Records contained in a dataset
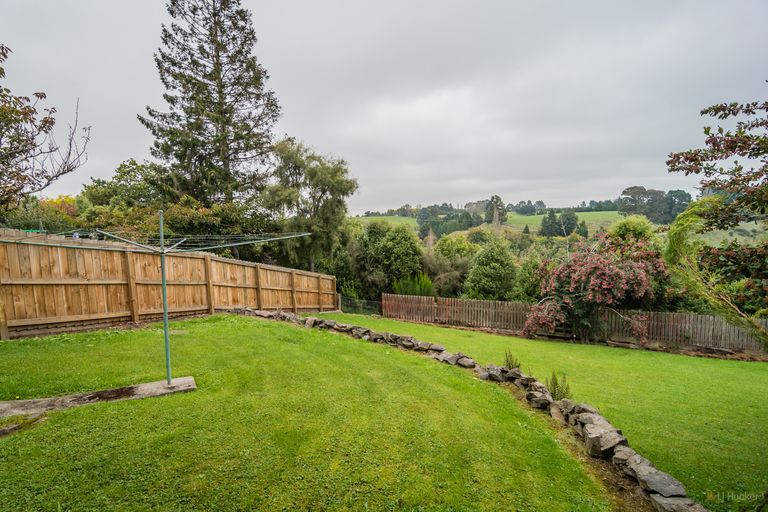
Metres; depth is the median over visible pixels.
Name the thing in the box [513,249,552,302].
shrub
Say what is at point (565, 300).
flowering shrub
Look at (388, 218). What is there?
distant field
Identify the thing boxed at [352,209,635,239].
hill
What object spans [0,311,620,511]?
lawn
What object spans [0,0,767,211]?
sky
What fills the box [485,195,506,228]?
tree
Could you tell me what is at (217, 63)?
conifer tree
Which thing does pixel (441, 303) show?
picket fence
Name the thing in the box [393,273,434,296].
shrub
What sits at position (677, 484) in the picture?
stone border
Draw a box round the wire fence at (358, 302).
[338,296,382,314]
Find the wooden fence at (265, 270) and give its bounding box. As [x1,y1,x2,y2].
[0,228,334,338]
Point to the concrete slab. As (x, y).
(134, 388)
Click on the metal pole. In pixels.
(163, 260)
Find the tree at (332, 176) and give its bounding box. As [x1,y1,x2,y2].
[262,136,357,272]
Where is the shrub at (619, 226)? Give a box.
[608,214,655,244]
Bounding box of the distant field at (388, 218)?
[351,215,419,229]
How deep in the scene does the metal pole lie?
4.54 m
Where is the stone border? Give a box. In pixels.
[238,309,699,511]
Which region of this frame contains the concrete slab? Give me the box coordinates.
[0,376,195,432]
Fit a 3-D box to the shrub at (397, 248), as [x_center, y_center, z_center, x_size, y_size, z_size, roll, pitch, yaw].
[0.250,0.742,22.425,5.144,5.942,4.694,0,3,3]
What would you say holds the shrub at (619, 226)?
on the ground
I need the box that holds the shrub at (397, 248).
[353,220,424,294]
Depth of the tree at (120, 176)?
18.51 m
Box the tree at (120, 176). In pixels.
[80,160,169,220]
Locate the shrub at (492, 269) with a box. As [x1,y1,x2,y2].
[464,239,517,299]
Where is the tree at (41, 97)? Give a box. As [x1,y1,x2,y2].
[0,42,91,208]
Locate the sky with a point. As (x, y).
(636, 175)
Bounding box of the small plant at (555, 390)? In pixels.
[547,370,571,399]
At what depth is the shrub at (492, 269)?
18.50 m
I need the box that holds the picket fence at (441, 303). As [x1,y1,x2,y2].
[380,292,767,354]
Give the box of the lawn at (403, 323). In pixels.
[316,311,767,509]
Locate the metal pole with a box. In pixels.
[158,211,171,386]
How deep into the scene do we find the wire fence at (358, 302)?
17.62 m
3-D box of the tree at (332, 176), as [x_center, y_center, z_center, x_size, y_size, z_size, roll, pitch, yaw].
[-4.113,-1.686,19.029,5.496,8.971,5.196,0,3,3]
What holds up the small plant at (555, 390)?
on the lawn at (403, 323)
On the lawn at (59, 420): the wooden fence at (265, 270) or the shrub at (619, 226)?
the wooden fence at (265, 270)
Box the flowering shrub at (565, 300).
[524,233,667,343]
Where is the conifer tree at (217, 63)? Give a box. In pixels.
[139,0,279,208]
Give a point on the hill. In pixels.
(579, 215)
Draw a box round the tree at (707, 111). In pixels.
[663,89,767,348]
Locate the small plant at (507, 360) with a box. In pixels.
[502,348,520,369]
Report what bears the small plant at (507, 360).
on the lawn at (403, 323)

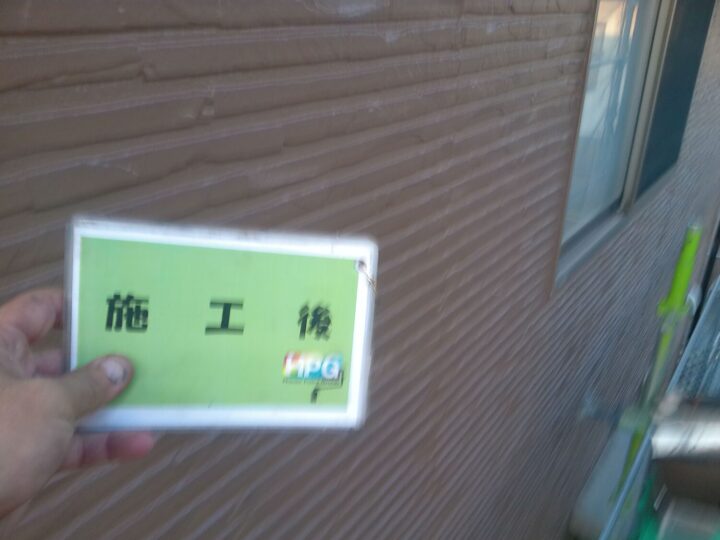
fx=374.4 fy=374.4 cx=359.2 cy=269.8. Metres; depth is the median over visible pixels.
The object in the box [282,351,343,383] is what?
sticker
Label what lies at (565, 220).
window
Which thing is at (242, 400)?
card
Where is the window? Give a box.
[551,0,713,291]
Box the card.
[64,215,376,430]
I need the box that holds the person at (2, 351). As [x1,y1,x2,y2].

**ASSIGNMENT:** Where an entry holds an image, drop the image and copy the remaining text exactly.

**REPLY:**
Metres; depth is the median over visible pixels.
Name the thing in the box [513,249,552,302].
shrub
Say what is at point (565, 300).
flowering shrub
Look at (388, 218). What is there?
distant field
Identify the thing boxed at [352,209,635,239].
hill
What object spans [0,311,620,511]?
lawn
What object spans [0,0,767,211]?
sky
What fills the box [485,195,506,228]?
tree
Could you tell me what is at (217, 63)?
conifer tree
Which thing does pixel (441, 303) show?
picket fence
Name the thing in the box [393,273,434,296].
shrub
What sits at position (677, 484) in the picture?
stone border
Draw a box round the wire fence at (358, 302).
[338,296,382,314]
Find the wooden fence at (265, 270) and give its bounding box. As [x1,y1,x2,y2].
[0,228,334,338]
Point to the concrete slab. As (x, y).
(134, 388)
Click on the metal pole. In pixels.
(163, 260)
Find the tree at (332, 176) and give its bounding box. As [x1,y1,x2,y2].
[262,136,357,272]
Where is the shrub at (619, 226)? Give a box.
[608,214,655,244]
Bounding box of the distant field at (388, 218)?
[351,215,419,229]
How deep in the scene does the metal pole lie?
4.54 m
Where is the stone border? Give a box. In pixels.
[238,309,699,511]
Which region of this frame contains the concrete slab? Give me the box coordinates.
[0,376,195,432]
Fit a 3-D box to the shrub at (397, 248), as [x_center, y_center, z_center, x_size, y_size, z_size, roll, pitch, yaw].
[0.250,0.742,22.425,5.144,5.942,4.694,0,3,3]
What would you say holds the shrub at (619, 226)?
on the ground
I need the box that holds the shrub at (397, 248).
[353,220,424,294]
Depth of the tree at (120, 176)?
18.51 m
Box the tree at (120, 176). In pixels.
[80,160,169,220]
Locate the shrub at (492, 269) with a box. As [x1,y1,x2,y2].
[464,239,517,299]
Where is the tree at (41, 97)? Give a box. As [x1,y1,x2,y2].
[0,42,91,208]
Locate the sky with a point. As (x, y).
(636, 175)
Bounding box of the small plant at (555, 390)? In pixels.
[547,370,571,399]
At what depth is the shrub at (492, 269)?
18.50 m
I need the box that holds the picket fence at (441, 303). As [x1,y1,x2,y2].
[380,292,767,354]
Give the box of the lawn at (403, 323). In pixels.
[316,311,767,509]
Locate the metal pole with a box. In pixels.
[158,211,171,386]
How deep into the scene do we find the wire fence at (358, 302)?
17.62 m
3-D box of the tree at (332, 176), as [x_center, y_center, z_center, x_size, y_size, z_size, roll, pitch, yaw].
[-4.113,-1.686,19.029,5.496,8.971,5.196,0,3,3]
What holds up the small plant at (555, 390)?
on the lawn at (403, 323)
On the lawn at (59, 420): the wooden fence at (265, 270) or the shrub at (619, 226)?
the wooden fence at (265, 270)
Box the flowering shrub at (565, 300).
[524,233,667,343]
Where is the conifer tree at (217, 63)? Give a box. In pixels.
[139,0,279,208]
Give a point on the hill. In pixels.
(579, 215)
Draw a box round the tree at (707, 111). In pixels.
[663,89,767,348]
Locate the small plant at (507, 360) with a box. In pixels.
[502,348,520,369]
Report what bears the small plant at (507, 360).
on the lawn at (403, 323)

fx=374.4 fy=374.4 cx=359.2 cy=269.8. Metres; depth is the median over visible pixels.
The object in the box [282,351,343,383] is what?
sticker
Label what lies at (565, 220).
window
Which thing is at (242, 400)?
card
Where is the window? Give a box.
[551,0,713,291]
Box the card.
[64,215,376,430]
I need the box that holds the person at (2, 351). As [x1,y1,x2,y2].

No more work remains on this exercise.